That rules out my hypothesis that this might be link stability related, 
or memory or interconnect pressure related. Thank you for this input.

>>> With the following
>>>      change on top of your patch, my DMA-read tests become stable:
>>
>> [...]
>>
>>>      One detail which might be important is that limiting only MPS does not appear
>>>      to be sufficient in my setup. MPS=128B with MRRS=256B still seems broken,
>>>      while MPS=128B with MRRS=128B works fine. I wonder whether this is because
>>>      the "MPS" term in the min(MRRS, MPS) limit for DMA read transfers may
>>>      effectively be tied to the DMA read buffer segment size / MPSS rather than
>>>      only to DevCtl.MPS. I'm not sure about this yet though.
>>
>> I think setting MPS=128B MRRS=256B only leads to the transfer being split
>> into 2 x 128B TLPs sent across the PCIe link, but in the end, 2 x 128 Bytes
>> of data are received (in some order) into the read segment buffer and
>> reordered, and 1 x 256 Bytes are written from read segment buffer into the
>> memory as a single write.

__Assignment 1__
In the PCIe mailing-list text, which combination of MPS and MRRS is reported to work fine?
The listing has no connection to the PCIe mailing-list text above it.

__Excerpted data__
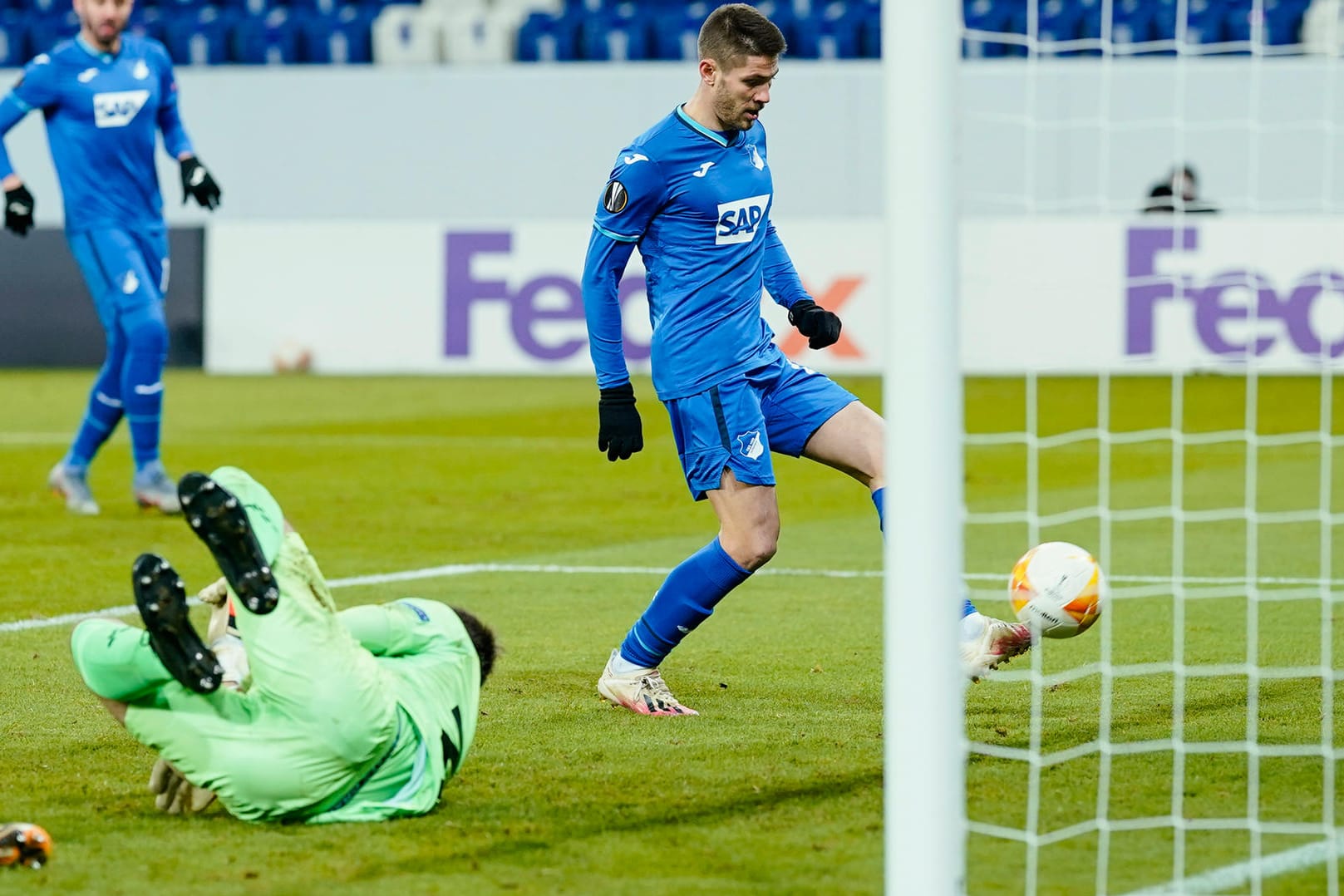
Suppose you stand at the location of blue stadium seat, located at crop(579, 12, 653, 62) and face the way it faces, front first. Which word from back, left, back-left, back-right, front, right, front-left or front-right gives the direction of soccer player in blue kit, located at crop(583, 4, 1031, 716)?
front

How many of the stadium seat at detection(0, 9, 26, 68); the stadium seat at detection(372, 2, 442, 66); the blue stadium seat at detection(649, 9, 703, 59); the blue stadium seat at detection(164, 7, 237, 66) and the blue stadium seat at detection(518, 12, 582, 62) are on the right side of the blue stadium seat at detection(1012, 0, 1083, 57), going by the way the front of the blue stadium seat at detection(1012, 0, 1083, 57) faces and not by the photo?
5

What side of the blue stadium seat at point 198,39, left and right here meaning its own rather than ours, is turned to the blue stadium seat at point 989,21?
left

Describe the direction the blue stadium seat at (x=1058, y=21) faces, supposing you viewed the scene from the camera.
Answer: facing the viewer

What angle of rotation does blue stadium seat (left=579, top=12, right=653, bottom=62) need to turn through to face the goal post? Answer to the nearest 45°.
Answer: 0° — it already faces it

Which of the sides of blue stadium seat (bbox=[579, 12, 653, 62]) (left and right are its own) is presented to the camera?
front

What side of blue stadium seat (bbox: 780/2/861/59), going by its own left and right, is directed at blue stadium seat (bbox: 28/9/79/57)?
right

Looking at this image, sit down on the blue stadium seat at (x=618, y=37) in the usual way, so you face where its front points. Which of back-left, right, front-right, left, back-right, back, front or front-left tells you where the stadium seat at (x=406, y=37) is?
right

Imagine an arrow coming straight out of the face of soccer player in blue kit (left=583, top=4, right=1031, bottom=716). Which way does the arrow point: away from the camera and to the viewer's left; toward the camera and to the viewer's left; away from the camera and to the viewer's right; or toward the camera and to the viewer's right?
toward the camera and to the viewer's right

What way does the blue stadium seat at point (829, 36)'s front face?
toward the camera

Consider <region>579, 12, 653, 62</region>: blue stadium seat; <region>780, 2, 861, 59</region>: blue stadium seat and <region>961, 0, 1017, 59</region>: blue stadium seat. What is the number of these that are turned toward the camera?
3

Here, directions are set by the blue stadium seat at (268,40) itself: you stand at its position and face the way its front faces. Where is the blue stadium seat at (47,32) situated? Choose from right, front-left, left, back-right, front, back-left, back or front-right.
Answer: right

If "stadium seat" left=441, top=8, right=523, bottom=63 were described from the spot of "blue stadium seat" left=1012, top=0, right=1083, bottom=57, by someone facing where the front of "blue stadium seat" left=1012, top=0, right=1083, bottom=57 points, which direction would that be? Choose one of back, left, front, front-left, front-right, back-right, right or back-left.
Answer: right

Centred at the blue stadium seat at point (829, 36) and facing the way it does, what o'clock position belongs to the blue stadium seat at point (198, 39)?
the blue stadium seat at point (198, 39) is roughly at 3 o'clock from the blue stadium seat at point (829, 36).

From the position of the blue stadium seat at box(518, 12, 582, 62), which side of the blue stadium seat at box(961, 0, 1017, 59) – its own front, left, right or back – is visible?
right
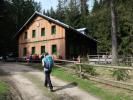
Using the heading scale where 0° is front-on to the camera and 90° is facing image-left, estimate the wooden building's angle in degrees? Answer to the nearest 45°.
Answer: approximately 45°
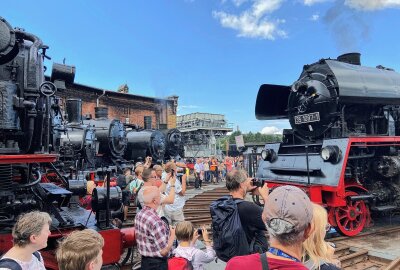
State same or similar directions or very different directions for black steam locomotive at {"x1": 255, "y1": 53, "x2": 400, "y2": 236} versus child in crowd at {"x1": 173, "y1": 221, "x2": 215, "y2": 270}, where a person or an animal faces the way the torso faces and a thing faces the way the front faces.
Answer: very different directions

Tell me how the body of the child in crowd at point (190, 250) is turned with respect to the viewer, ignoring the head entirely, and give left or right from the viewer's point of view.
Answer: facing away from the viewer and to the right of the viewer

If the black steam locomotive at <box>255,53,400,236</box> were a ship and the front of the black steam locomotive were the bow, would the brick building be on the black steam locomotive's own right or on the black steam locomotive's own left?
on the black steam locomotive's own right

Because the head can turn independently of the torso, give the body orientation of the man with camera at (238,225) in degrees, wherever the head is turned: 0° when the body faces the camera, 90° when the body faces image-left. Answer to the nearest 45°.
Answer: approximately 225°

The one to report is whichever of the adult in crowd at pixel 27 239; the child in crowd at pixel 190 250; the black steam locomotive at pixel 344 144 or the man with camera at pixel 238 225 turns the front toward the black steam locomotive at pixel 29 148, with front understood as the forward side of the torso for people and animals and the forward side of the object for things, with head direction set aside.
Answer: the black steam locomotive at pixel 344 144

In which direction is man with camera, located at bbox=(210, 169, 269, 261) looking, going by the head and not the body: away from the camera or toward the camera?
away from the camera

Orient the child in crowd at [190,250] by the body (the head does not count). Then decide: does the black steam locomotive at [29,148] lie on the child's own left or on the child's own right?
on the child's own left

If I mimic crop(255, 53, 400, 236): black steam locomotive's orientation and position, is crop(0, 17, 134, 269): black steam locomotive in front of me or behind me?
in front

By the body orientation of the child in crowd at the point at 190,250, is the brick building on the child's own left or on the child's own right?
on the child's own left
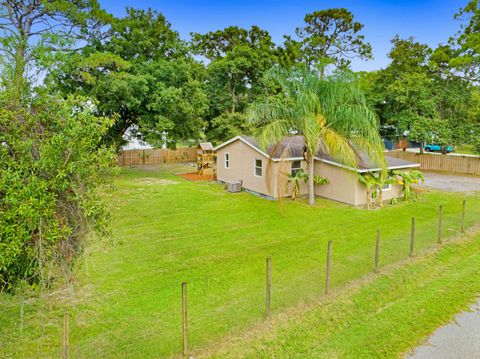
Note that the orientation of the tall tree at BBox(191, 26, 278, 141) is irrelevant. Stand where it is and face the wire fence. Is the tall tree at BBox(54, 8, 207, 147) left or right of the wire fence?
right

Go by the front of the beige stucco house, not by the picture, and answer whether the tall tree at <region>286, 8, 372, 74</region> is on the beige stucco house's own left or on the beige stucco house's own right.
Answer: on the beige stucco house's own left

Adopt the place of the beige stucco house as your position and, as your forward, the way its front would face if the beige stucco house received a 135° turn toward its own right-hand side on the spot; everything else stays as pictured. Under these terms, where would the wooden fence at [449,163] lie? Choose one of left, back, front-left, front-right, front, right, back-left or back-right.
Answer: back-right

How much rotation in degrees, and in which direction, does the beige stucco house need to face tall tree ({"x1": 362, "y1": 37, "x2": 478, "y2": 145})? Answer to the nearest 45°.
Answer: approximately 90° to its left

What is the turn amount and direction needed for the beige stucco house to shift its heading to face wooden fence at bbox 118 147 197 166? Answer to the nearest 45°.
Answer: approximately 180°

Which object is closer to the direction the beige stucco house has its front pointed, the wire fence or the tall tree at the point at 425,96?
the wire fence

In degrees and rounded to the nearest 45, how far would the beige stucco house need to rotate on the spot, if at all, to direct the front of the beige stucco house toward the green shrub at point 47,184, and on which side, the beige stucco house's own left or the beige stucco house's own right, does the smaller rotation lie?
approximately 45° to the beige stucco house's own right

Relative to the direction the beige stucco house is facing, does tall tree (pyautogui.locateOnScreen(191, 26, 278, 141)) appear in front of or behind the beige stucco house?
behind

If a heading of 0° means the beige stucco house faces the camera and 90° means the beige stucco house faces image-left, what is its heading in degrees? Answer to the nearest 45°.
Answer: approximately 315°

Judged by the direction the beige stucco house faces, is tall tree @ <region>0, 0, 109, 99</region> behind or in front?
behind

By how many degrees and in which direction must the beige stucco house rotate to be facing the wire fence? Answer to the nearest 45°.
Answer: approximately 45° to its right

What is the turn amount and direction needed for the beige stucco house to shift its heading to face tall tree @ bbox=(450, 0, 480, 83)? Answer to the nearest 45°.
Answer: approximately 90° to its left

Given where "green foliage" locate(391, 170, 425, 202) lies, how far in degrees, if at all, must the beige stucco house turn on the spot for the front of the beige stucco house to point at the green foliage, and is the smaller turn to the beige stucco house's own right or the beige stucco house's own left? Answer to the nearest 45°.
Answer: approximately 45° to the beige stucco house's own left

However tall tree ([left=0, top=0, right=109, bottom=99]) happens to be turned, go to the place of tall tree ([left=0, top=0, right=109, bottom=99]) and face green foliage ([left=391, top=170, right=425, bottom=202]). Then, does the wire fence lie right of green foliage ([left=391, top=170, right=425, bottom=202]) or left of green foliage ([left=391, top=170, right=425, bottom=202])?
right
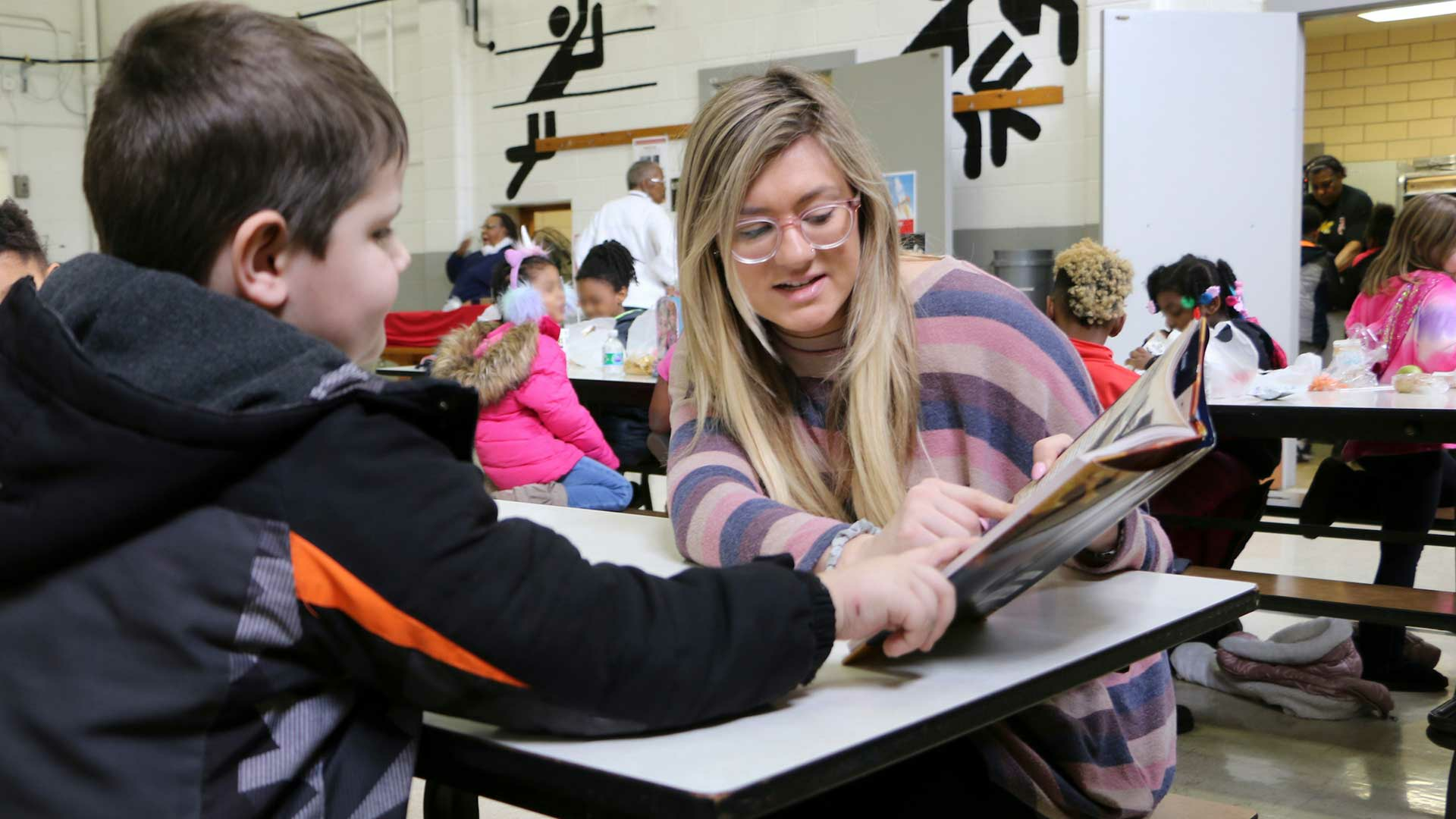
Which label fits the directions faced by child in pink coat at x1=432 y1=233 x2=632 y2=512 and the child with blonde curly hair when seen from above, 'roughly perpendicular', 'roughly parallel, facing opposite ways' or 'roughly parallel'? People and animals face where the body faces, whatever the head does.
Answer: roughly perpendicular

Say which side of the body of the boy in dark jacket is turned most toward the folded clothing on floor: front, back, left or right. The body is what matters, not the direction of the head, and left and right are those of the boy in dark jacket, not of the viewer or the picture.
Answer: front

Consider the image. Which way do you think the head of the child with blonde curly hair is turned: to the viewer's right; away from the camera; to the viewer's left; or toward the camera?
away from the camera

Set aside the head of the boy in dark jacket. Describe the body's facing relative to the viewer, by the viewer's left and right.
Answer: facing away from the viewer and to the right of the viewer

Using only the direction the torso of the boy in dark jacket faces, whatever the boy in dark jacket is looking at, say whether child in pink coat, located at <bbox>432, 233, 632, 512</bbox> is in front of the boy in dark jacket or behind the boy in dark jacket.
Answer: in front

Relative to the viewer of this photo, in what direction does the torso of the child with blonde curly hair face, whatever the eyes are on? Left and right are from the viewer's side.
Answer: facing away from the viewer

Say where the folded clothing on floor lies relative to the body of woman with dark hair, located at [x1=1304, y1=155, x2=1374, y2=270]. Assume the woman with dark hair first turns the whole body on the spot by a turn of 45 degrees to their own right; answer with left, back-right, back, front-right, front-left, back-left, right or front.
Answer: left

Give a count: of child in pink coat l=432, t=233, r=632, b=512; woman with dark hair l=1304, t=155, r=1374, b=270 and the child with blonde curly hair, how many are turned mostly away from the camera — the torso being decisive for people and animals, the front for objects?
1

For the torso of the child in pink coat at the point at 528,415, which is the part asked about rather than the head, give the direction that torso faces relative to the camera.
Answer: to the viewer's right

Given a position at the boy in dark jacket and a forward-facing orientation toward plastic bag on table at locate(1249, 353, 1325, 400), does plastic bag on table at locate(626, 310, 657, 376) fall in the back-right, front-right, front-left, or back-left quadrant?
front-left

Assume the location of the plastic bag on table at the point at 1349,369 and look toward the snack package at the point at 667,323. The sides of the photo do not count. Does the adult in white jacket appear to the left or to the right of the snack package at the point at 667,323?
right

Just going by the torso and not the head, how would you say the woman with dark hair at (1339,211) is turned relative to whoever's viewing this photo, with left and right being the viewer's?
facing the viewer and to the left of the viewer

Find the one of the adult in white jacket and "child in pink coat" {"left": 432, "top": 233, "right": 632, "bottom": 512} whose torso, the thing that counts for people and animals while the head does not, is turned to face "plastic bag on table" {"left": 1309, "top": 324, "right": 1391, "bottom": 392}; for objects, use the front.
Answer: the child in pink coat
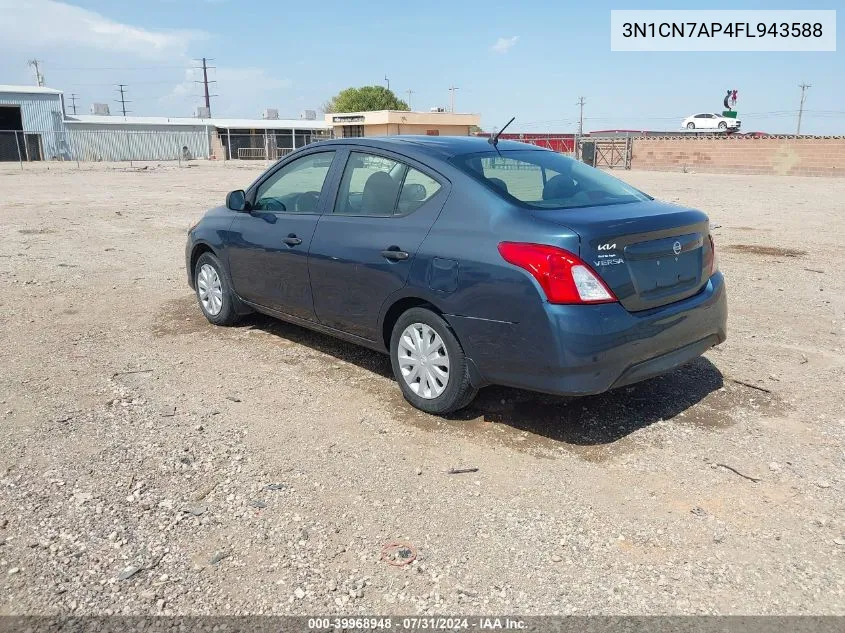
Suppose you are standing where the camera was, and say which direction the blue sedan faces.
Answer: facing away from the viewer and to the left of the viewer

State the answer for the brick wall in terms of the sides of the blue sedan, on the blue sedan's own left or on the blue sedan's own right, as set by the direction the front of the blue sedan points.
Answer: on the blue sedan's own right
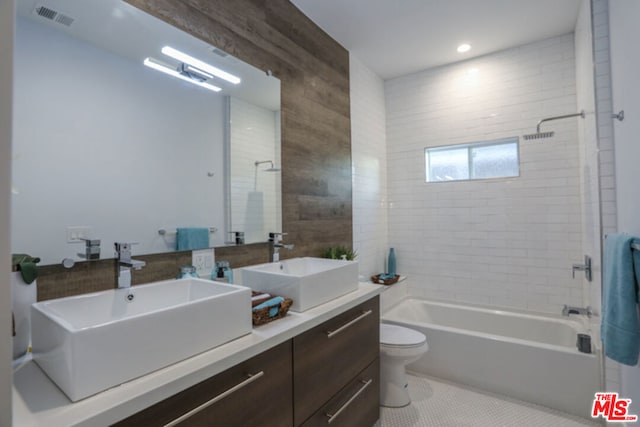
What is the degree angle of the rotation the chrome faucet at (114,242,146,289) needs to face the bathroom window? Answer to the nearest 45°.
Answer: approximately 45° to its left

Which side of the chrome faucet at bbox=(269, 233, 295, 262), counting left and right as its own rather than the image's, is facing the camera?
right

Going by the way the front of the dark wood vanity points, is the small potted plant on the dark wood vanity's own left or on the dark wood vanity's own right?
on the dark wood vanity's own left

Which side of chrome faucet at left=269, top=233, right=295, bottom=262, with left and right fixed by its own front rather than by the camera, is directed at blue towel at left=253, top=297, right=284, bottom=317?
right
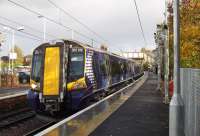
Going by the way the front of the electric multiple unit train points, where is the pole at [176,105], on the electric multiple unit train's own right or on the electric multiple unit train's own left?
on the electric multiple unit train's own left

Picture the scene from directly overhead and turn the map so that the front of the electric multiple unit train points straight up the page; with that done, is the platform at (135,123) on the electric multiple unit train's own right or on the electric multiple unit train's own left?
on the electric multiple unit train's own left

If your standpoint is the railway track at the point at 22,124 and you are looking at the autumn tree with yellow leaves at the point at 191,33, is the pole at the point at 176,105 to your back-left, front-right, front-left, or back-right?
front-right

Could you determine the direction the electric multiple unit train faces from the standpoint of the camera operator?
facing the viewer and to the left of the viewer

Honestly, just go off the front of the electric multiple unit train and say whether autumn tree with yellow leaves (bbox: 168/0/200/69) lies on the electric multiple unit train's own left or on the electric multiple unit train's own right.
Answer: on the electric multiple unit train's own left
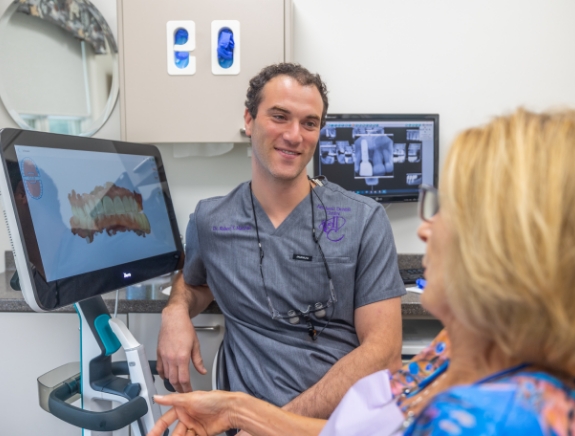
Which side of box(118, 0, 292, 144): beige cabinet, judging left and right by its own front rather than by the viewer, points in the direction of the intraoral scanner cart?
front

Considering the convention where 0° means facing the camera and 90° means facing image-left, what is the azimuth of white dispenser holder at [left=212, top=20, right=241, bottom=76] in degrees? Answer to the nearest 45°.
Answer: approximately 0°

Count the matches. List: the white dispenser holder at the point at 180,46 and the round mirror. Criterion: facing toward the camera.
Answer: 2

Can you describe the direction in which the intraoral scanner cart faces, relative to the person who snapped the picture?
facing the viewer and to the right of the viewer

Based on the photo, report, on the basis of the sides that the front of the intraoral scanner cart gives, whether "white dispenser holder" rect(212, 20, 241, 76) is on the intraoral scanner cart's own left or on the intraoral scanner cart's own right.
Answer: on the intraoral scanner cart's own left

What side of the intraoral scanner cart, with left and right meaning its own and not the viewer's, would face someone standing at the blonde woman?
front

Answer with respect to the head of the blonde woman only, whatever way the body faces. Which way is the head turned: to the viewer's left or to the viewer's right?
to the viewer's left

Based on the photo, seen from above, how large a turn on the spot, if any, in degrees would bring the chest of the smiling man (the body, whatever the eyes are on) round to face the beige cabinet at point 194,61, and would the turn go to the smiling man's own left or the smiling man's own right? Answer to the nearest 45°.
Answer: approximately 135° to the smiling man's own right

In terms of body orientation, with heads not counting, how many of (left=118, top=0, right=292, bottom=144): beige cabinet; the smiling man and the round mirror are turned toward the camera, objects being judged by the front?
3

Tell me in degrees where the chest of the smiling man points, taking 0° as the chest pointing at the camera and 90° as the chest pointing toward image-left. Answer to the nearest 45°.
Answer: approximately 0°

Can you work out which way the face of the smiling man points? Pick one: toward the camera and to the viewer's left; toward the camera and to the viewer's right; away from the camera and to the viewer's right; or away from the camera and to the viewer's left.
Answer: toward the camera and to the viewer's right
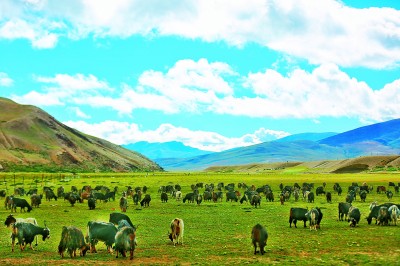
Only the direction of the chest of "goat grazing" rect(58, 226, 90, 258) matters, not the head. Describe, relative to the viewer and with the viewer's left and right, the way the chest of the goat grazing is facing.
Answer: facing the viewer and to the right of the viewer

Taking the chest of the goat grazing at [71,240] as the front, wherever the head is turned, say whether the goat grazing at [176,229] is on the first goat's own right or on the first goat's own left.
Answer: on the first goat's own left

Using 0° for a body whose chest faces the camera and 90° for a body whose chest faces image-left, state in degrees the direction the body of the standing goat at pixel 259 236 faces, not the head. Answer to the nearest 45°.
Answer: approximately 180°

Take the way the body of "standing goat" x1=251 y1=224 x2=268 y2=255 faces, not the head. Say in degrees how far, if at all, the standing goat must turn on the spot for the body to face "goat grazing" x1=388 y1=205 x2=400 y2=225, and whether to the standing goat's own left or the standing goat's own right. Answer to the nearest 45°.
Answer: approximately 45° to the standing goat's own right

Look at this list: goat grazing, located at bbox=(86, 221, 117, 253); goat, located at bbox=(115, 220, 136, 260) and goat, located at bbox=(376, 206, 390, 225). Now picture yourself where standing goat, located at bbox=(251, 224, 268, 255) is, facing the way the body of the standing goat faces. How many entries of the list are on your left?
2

__Assignment 2__
Could you rewrite the listing lines starting at the one containing "left? Answer to the nearest 45°." and ending at the one containing "Answer: in front", including both, with "dark jacket" replaced by "gray jacket" and everything else unchanged? Leave the pictures out.

__Response box 1__
MPS=128B with MRRS=128B.

__Response box 2__
Given where "green foliage" locate(391, 170, 425, 202) lies, how far in degrees, if at all, must the beige stucco house turn on the spot for the front of the beige stucco house to point at the green foliage, and is the smaller turn to the beige stucco house's own right or the beige stucco house's own left? Answer to the nearest 45°.
Answer: approximately 45° to the beige stucco house's own left

However tall tree ([left=0, top=0, right=109, bottom=99]) happens to be turned, go to the place of tall tree ([left=0, top=0, right=109, bottom=99]) and face green foliage ([left=391, top=170, right=425, bottom=202]). Then, does the wire fence lie right of green foliage ([left=391, top=170, right=425, bottom=202]) or left of green foliage ([left=391, top=170, right=425, bottom=202])?
right
Which label fits the directions faced by child in pink coat at x1=432 y1=233 x2=632 y2=512 and the child with blonde curly hair when seen from above, 'roughly perpendicular', 'roughly parallel, facing opposite ways' or 'roughly parallel'? People and animals face where the body faces, whatever the head does.
Answer: roughly perpendicular

Say which side of the body of the boy in gray jacket is turned most toward the folded clothing on floor: front, back, left or right. The body is what matters, not the direction of the head, and left and right are those of the boy in gray jacket, not of the viewer or the picture.
Answer: front

Consider the image. Which way do you think the head of the child with blonde curly hair is turned: to the viewer's right; away from the camera; to the viewer's left; or toward the camera?
away from the camera

Set aside the head of the boy in gray jacket. Describe the body's facing relative to the viewer, by the viewer's left and right.
Answer: facing away from the viewer and to the right of the viewer

Using only the direction the torso of the boy in gray jacket faces, whatever the boy in gray jacket is looking at, say whether child in pink coat, located at <bbox>432, 233, 632, 512</bbox> is in front of the boy in gray jacket or behind the boy in gray jacket.
Answer: in front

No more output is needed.